Consegna:
Riporta parola per parola, dal testo sulle prime ferrovie in Italia, il passo che si apre con le parole "Tutti sappiamo che" e si chiude con "nel Lazio (Roma-Frascati).".

Testo di partenza:
>>>

Tutti sappiamo che in Italia il primo Stato a costruire una
ferrovia fu il Regno delle Due Sicilie col tratto Napoli-Portici (1839), seguì la Milano-Monza
(1840), ancora un tronco meridionale nel 1844, la Napoli-Capua,
poi altri tronchi in Toscana (Pisa-Livorno), nel
Veneto (Padova–Venezia), in Piemonte (Torino–Moncalieri), nel Lazio (Roma-Frascati).
Senza dubbio prima dell’Unità la ferrovia incontrò
difficoltà a svilupparsi in Italia proprio perché era un elemento di
unificazione, inoltre ostacoli oggettivi erano dati dalle molte frontiere che
attraversavano la penisola e dalla diversità dei sistemi di costruzione che
non rendevano omogenea la rete. Vale anche dire che
nel Meridione la ferrovia fu considerata un mezzo per collegare le varie
residenze reali - Napoli, Portici e
Caserta - con le località che
accoglievano le guarnigioni di truppe
- Nocera, Capua -
e non un mezzo per lo sviluppo dei traffici come fu invece per altre regioni,
specie quelle coinvolte nel fervore che precedette la guerra d’indipendenza
del 1859.
Solo con
l’Unità cominciò a prender corpo un sistema ferroviario italiano, che, comunque all’inizio non ebbe un impianto razionale per la
diversa capacità costruttiva delle società appaltatrici, per la mancanza di
coordinamento, e per le difficoltà finanziarie incontrate da tali società,
per cui i lavori andarono avanti con molta lentezza e vari fallimenti. Lo
Stato dovette intervenire con apposite leggi e con
la creazioni di cinque società a partecipazione statale.

<<<

Materiale fornito:
>>>

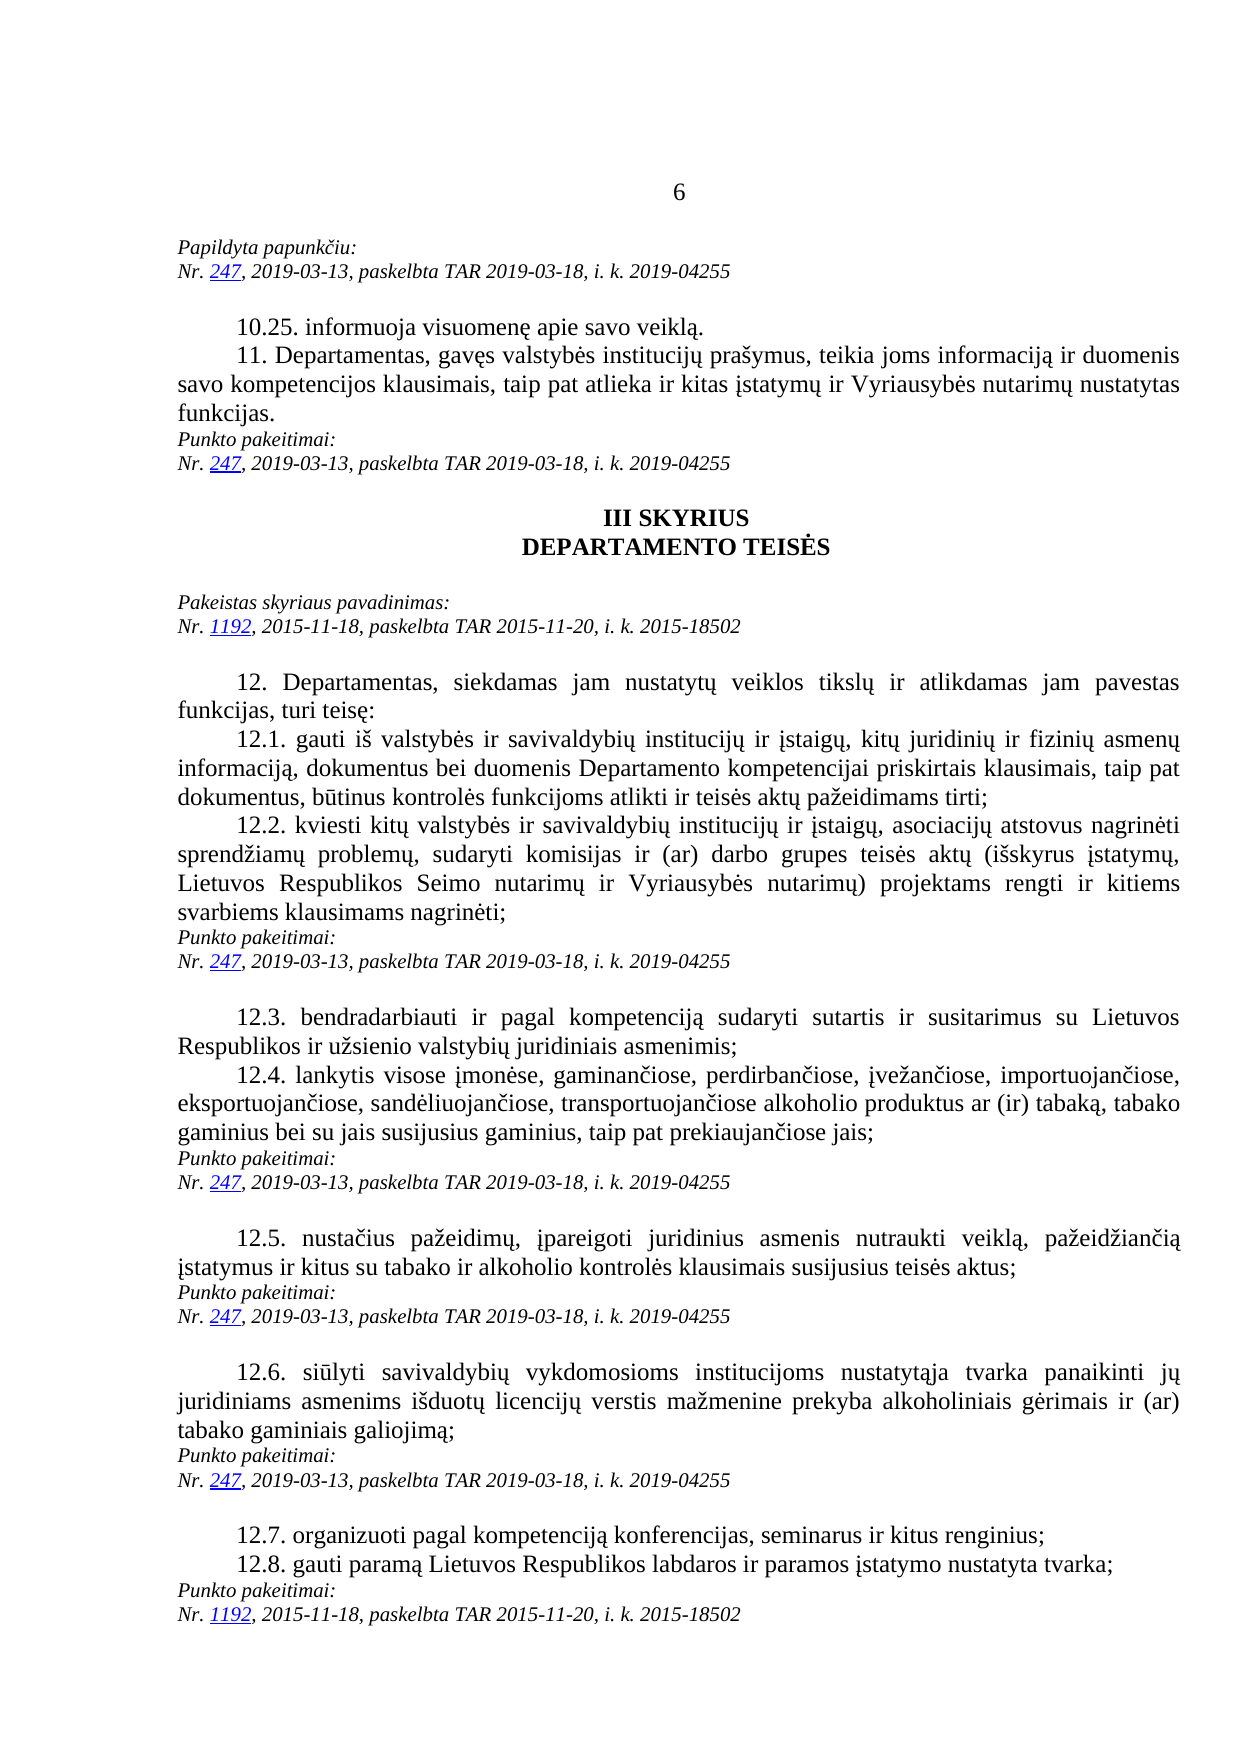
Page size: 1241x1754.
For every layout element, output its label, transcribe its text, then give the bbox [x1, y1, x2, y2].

<<<

Risposta scritta:
Tutti sappiamo che in Italia il primo Stato a costruire una
ferrovia fu il Regno delle Due Sicilie col tratto Napoli-Portici (1839), seguì la Milano-Monza
(1840), ancora un tronco meridionale nel 1844, la Napoli-Capua,
poi altri tronchi in Toscana (Pisa-Livorno), nel
Veneto (Padova–Venezia), in Piemonte (Torino–Moncalieri), nel Lazio (Roma-Frascati).